1,918 reviews34 followers
June 19, 2016
Really enjoyed how widely the topics range here, across categories. Social classes and men who conceptualized masculinity by crossing them.... Different races, black, white, and Native American, and how they thought of themselves and each other as men (or as not-men)... Gay and queer men, both specific and general... The psychology and public nature of masculinity as such, how it’s formed, its reflection in literature... The association of maleness with politics, with the default of history, and manhood as a constructed symbol. It’s thorough and fascinating.
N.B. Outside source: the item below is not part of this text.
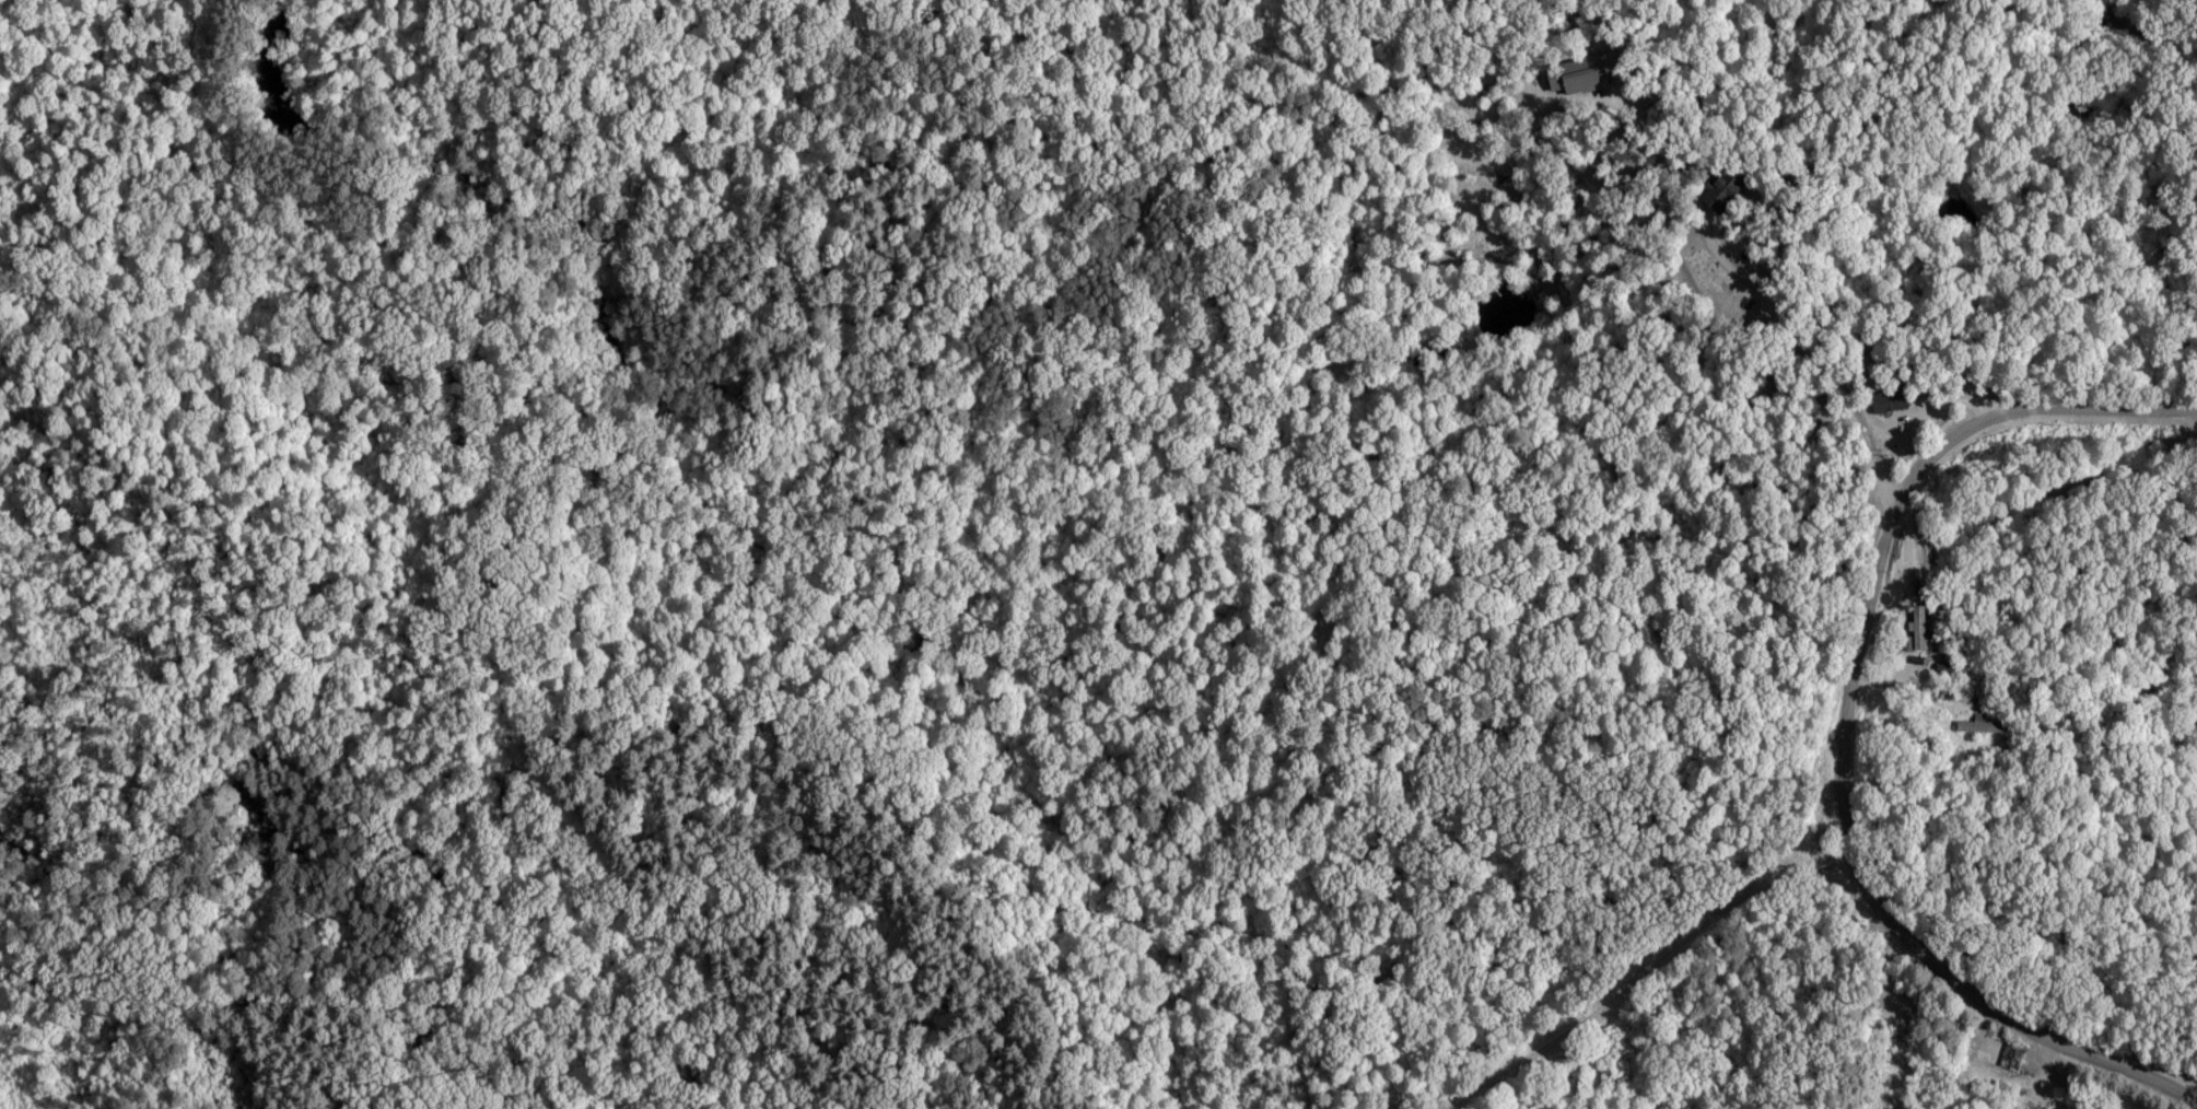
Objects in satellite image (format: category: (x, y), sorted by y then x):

It could’ve done with a whole essay on disability I think, but the topic does appear. I also would’ve liked more discussion of organized sports’ role in southern masculinity, it’s mentioned but that’s a bit more modern than this book’s focus. It nudges more modern occasionally though, like the essay on the Southern Baptist Convention, so I would've liked to see those sports references expanded.

Keep in mind that the Civil War has an overwhelming presence, overshadowing almost every topic. While I recognized many of these trends in Southern men I know today -- and I found these studies helpful for all Southern research because I’m not a man and I don’t always get that side of it -- I’d really call the book “Southern Masculinity in the Wake of the Civil War.” It’s still relevant, we can’t understand modern masculinity without it, but don’t expect it to analyze all the way up to today. It’s more like about 75 years post-war, remaining a history of gender, not just a gender study. And while we're on approach, I love that the editor, Craig T. Friend, is a public historian. The essays aren’t on public history, but I think it makes a certain difference in readability and a concern for what ideas mean, not just what facts exist.

In sum, I greatly enjoyed reading this, and feel I benefited as a historian and a Southerner. (Also there’s a brilliant essay on gay Supreme Court decisions and political rationales by my favorite historian, John Howard, which I would like to have printed in its entirety to hang on my wall. So read that one.)